--- Problem description ---
All entries are to be reproduced exactly; the pictures are to be omitted.

--- Dataset records ---
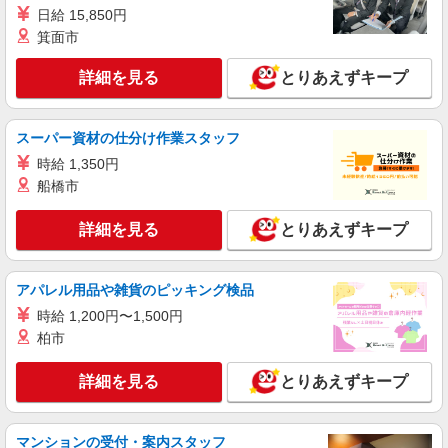
SGフィルダー株式会社/W24086-001
日給 15,850円
荷物・商品仕分け
箕面市
時給1210円 ※22:00〜翌5:00の間は深夜手当込
みで時給1，513円になります。
詳細を見る
とりあえずキープ
≪西埼玉事業場≫ 埼玉県狭山市柏原230-7
（佐川急便 西埼玉営業所内）
スーパー資材の仕分け作業スタッフ
詳細を見る
キープ
時給 1,350円
船橋市
アルバイト
パート
SGフィルダー株式会社/W24086-012
詳細を見る
とりあえずキープ
荷物・商品仕分け
時給1210円 ※22:00〜翌2:00の間は深夜手当込
アパレル用品や雑貨のピッキング検品
みで時給1，513円になります。
時給 1,200円〜1,500円
≪西埼玉事業場≫ 埼玉県狭山市柏原230-7
（佐川急便 西埼玉営業所内）
柏市
詳細を見る
キープ
詳細を見る
とりあえずキープ
アルバイト
パート
マンションの受付・案内スタッフ
SGフィルダー株式会社/W24086-017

--- Result for this exercise ---
SGフィルダー株式会社/W24086-001
日給 15,850円
荷物・商品仕分け
箕面市
時給1210円 ※22:00〜翌5:00の間は深夜手当込
みで時給1，513円になります。
詳細を見る
とりあえずキープ
≪西埼玉事業場≫ 埼玉県狭山市柏原230-7
（佐川急便 西埼玉営業所内）
スーパー資材の仕分け作業スタッフ
詳細を見る
キープ
時給 1,350円
船橋市
アルバイト
パート
SGフィルダー株式会社/W24086-012
詳細を見る
とりあえずキープ
荷物・商品仕分け
時給1210円 ※22:00〜翌2:00の間は深夜手当込
アパレル用品や雑貨のピッキング検品
みで時給1，513円になります。
時給 1,200円〜1,500円
≪西埼玉事業場≫ 埼玉県狭山市柏原230-7
（佐川急便 西埼玉営業所内）
柏市
詳細を見る
キープ
詳細を見る
とりあえずキープ
アルバイト
パート
マンションの受付・案内スタッフ
SGフィルダー株式会社/W24086-017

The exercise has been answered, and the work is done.